Consider the reasons behind both; BMW didnt disclose past damages on a vehicle (happens every day all over the USA in Ford, GMC, car lots) they were taught a good lesson. A farmer has been poisoning Americans for years and he gets another slap on the hand.
But who ever said life was fair?
ForFreeMinds
Oct 14, 2011

Rank: 3.7 / 5 (3)
Instead of punitive damages tied to a company's worth, shouldn't penalties be based on harm to others? And many regulations are harmful in that they prevent better safer innovations.

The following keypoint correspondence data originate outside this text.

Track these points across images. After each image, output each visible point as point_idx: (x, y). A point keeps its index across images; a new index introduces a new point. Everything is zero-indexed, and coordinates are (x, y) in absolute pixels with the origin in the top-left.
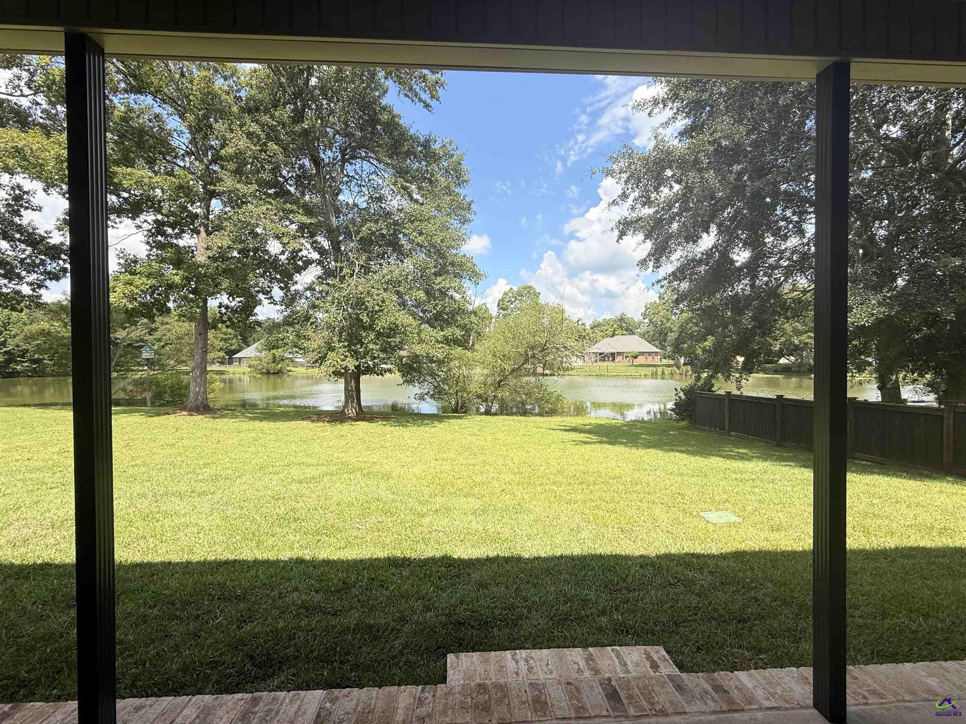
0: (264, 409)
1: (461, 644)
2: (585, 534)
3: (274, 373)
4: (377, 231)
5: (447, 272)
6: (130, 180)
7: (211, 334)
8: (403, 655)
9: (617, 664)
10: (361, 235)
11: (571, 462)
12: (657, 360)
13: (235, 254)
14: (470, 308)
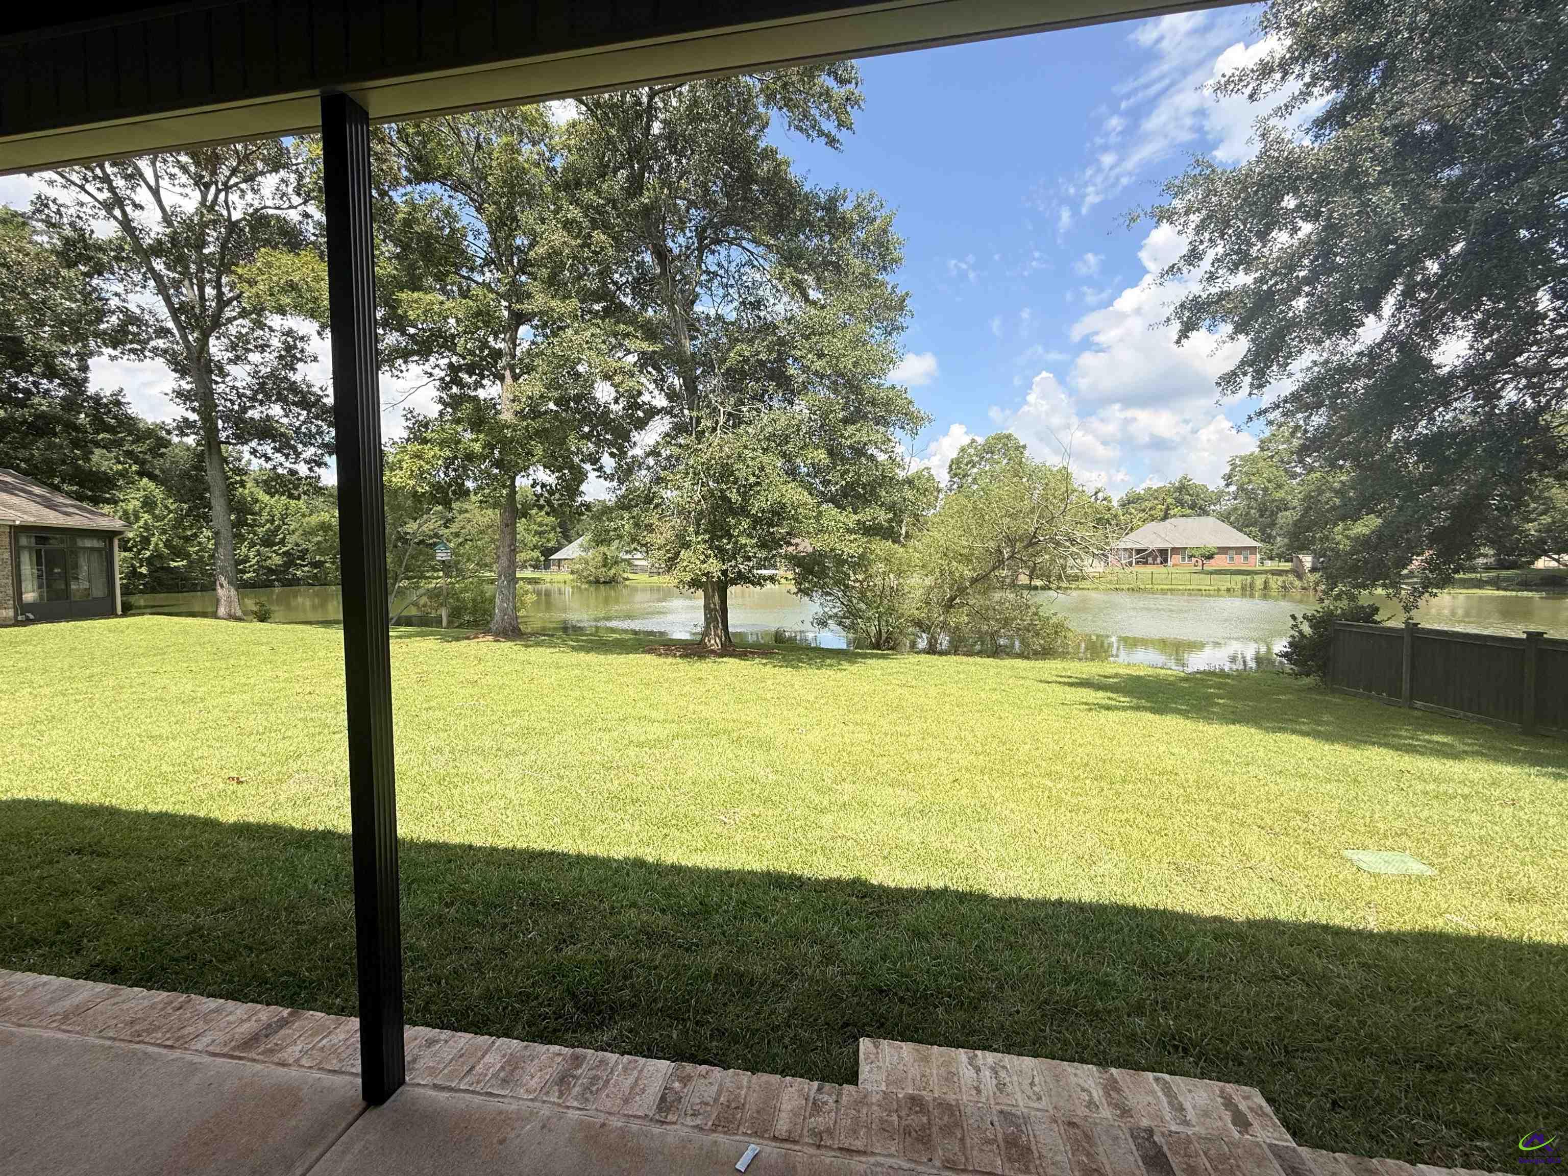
0: (591, 635)
1: (882, 1025)
2: (1103, 868)
3: (605, 583)
4: (752, 356)
5: (865, 417)
6: (417, 309)
7: (521, 524)
8: (790, 1027)
9: (1166, 1105)
10: (728, 364)
11: (1080, 741)
12: (1254, 562)
13: (552, 406)
14: (901, 474)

Punitive damages tied to a company's worth sounds like a political handout to trial lawyers.
jonnyboy
Oct 14, 2011

Rank: 1 / 5 (3)
great idea, lets wipe out the companies that actually still have employees. F N morons
Skepticus
Oct 15, 2011

Rank: 5 / 5 (1)
All American politicians from the President down to the town major are supported and put into power by "campaign donations" and "lobby groups" i.e. INSTITUTIONALIZED AND LEGALIZED BRIBERY AND OWNERSHIP OF POLITICIANS, so to penalized the fat cats and their companies are to bring down the whole "democratic" system. Bluntly: God will visit a brothel first before this will ever happen!
kochevnik
Oct 15, 2011

Rank: 5 / 5 (1)
great idea, lets wipe out the companies that actually still have employees. F N morons
By way of mass layoffs, companies are already doing that themselves. Your proposal to grant immunity to multinational conglomerates will not stave the downward spiral of the working class. Indeed it may likely accelerate joblessness.
Instead of punitive damages tied to a company's worth, shouldn't penalties be based on harm to others? And many regulations are harmful in that they prevent better safer innovations.
This defies the corporate charter, in which a corporation is obliged to externalize as many costs onto the government, environment and populace as possible so as to maximize profit. To hold corporations accountable for their evil would be to redefine the very meaning of the term.
Jimee
Oct 17, 2011

Rank: not rated yet
Great idea, let's punish the sociopathic monsters while we still have living children.